**Exercise details**
Continue the Senate floor speech on the state of the economy from the point where it stops.

The Congressional Record is a unique source of public documentation. It started in 1873, documenting nearly all the major and minor policies being discussed and debated.

“STATE OF THE ECONOMY” mentioning the U.S. Dept of Labor was published in the Senate section on pages S5564-S5566 on May 18, 2004.

The publication is reproduced in full below:

STATE OF THE ECONOMY

Mr. DASCHLE. Mr. President, I will use my leader time and save what Democratic morning business is still allocated to others. I compliment the distinguished Senator from Illinois for his comments this morning.

This week it will be our hope to discuss the question about how it is that Americans view themselves as we enter this critical decisionmaking period for our country, choosing its national leadership for the next 4 years.

Senator Durbin has put his finger on the question that was so appropriately posed by then-candidate Reagan in 1980. The question he asked in 1980 to the American people was: Are you better off? In many cases, Americans had a right to say yes in 1980, but there was a perception that on many specific issues and circumstances they were not better off.

So we felt it was appropriate that we have some analysis of our circumstances today in the year 2004. Are we better off than we were in 2000? Are we better off in education today than we were back then, having passed but not funded the No Child Left Behind Act? Are we better off with our own national security and homeland security today than we were in 2000? Are we better off in our fiscal policy, our economic policy? Are we better off with regard to crime statistics? Are we better off with infrastructure? Where is it that we are better off?

I dare say no one could possibly say we are better off.

Well, this week, we hope to analyze a little bit of the lay of the land as the American people see it today. Wondering out loud, expressing concern, and certainly providing some of our own reaction to the question, Are you better off today?

Senator Durbin, our distinguished colleague from Illinois, said it so well with regard to our circumstances for average working families. In asking the question, Are you better off than you were 4 years ago, when you look at the first 2 years of the Bush administration, real income actually dropped by $1,500 per household, and throughout the last 4 years growth in wages has actually been very weak.

After growing at a healthy rate during the Clinton administration, wages have barely kept up with inflation under the Bush administration. In fact, the Labor Department recently reported that in the last 12 months wages and salaries grew at the slowest rate in 20 years. At the same time, Americans are facing skyrocketing costs. Whether it is a 25-

percent increase in gasoline prices at the pump, a 28-percent increase in college tuition, a 36-percent increase in family health care premiums, the middle class is being squeezed.

This chart says it as graphically as one can. Here you have the average weekly earnings for a typical American household. It has gone up 1 percent over this period of time. In that same timeframe, while wages have only gone up 1 percent, gasoline prices have gone up 25 percent; college tuition, 28 percent; health care premiums, a whopping 36 percent. So at times like these, the last thing you want to do is threaten wages, but that is exactly what the Bush administration is planning to do in August, by implementing rules that will actually strip millions of Americans of the ability to cope with this situation.

Here you have an increase in earnings of 1 percent. One of the ways Americans have historically coped with that situation is to say: OK, if I am only making a 1-percent increase, I am going to work harder and longer.

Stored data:
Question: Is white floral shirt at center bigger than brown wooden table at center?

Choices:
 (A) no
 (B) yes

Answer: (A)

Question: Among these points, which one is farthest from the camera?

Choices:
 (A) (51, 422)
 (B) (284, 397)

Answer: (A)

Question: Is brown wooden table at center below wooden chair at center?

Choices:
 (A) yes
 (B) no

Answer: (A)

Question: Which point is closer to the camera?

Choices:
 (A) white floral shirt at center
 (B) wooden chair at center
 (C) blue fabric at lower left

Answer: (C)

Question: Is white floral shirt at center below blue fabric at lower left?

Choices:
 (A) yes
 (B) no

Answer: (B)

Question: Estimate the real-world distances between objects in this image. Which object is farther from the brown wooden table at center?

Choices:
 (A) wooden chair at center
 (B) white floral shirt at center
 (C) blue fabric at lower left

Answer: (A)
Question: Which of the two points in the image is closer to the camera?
---
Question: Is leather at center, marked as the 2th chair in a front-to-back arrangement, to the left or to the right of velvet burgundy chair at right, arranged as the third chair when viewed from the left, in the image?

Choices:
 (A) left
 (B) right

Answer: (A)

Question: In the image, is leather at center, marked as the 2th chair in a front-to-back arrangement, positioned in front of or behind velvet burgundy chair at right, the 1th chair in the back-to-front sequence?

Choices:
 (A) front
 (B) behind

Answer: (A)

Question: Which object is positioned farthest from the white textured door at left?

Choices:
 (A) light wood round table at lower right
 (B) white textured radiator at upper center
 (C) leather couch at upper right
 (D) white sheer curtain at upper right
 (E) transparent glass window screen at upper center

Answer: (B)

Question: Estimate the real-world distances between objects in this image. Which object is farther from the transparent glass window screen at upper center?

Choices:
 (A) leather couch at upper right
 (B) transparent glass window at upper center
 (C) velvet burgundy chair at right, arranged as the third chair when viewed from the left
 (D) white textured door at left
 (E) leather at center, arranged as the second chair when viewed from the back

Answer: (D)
==
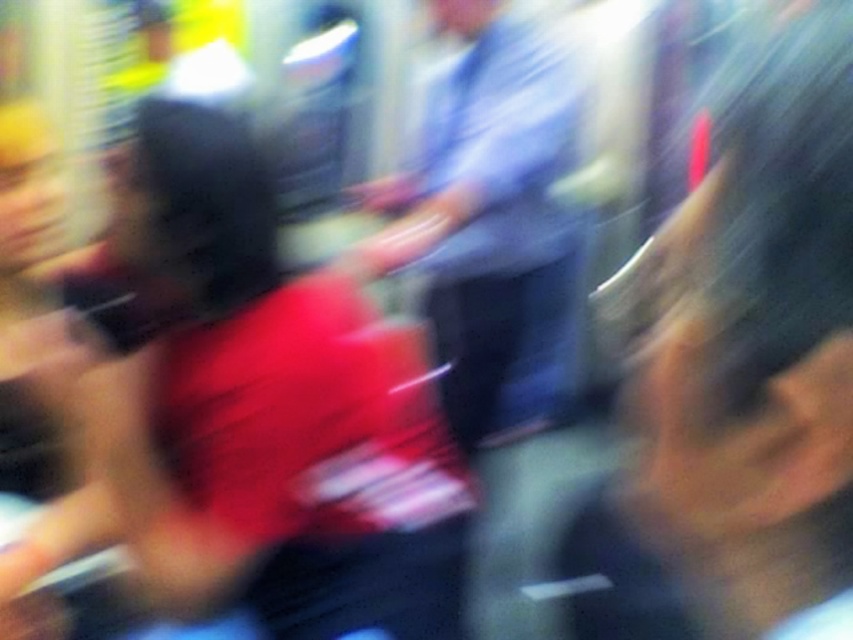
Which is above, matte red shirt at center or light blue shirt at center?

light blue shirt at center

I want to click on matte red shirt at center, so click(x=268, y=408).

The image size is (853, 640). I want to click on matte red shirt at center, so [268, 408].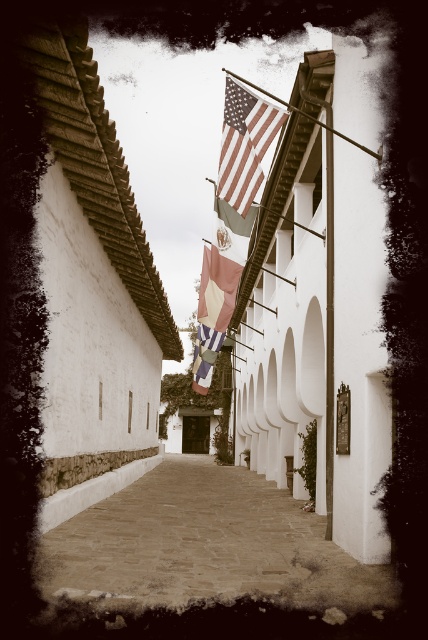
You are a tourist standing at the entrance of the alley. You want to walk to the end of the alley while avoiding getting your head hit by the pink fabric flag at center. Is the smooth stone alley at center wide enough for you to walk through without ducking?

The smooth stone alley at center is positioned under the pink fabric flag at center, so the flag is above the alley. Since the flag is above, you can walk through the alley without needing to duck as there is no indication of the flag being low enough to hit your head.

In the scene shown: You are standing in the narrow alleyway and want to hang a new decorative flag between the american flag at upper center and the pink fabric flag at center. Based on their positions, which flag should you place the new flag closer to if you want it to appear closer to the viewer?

**Reply to the task**
We already have the longest workweek in the world with regard to industrialized nations--the longest workweek in the world and Americans respond to these increasing pressures by saying: I am going to work longer. If they work longer, under current law, they are allowed overtime. But what the administration says is: We are going to make you work even harder and longer because we are going to take away some of your overtime. So the pressure is even greater.

For many Americans, the problem is even worse than just flat wages and high costs. For millions, the problem is no wages because they have lost their jobs. We have actually lost 2.2 million private sector jobs under President Bush, compared to 21 million jobs created during the time President Clinton was in office. The manufacturing sector has been particularly hard hit, with jobs lost in 36 out of 39 months under the Bush administration. In all, we have lost 2.7 million manufacturing jobs. And a net of 2.2 million private sector jobs lost--the first time since the Hoover administration we have actually seen an actual job loss over the 4 years of any one President's term in office.

So here you have it: During the Clinton administration, 21 million private sector jobs created; under the Bush administration, a loss of 2.2 million private sector jobs.

In 2000, the unemployment rate was 4 percent. Today, it is 5.6. Mr. President, 8.2 million Americans are actually out of work, a third more than when President Bush took office. In addition, long-term unemployment has nearly tripled in the last 4 years.

In 2000, the number of long-term unemployed people was 649,000. Now there are 1.9 million long-term unemployed people, three times what it was in 2000 when President Bush took office, chronically long-term unemployed people who have virtually given up any real prospect of gaining employment any time in the short term.

Put simply, the Bush administration has the worst jobs record since the Great Depression. As a result, millions of Americans are now worse off than they were 4 years ago.

It is not just jobs and unemployment, however. As I said, these cost pressures that American families are feeling go beyond their income and they go beyond their employment. They go to the very nuts and bolts of making ends meet on a weekly basis. There is no better illustration of the problem they are facing with pressure on prices than we have seen in gas prices over the last several months.

In 2001, gas prices were averaging $1.47 per gallon. Today, the nationwide average is $2.01 per gallon, and the Bush administration recently announced that it expects the average price to climb even higher by June. Unfortunately, the Bush administration has done nothing to help consumers relieve that pressure.

During the 2000 campaign then-candidate Bush urged President Clinton to put pressure on OPEC to increase oil production. But today, President Bush is actually refusing--refusing--to follow his own advice, and his administration has said it won't call on OPEC to increase production.

The administration has also failed to take other action that could help stem the rise in gasoline prices. It has refused to defer deliveries of oil to the Strategic Petroleum Reserve and, in fact, has not investigated anticompetitive actions in the gasoline market.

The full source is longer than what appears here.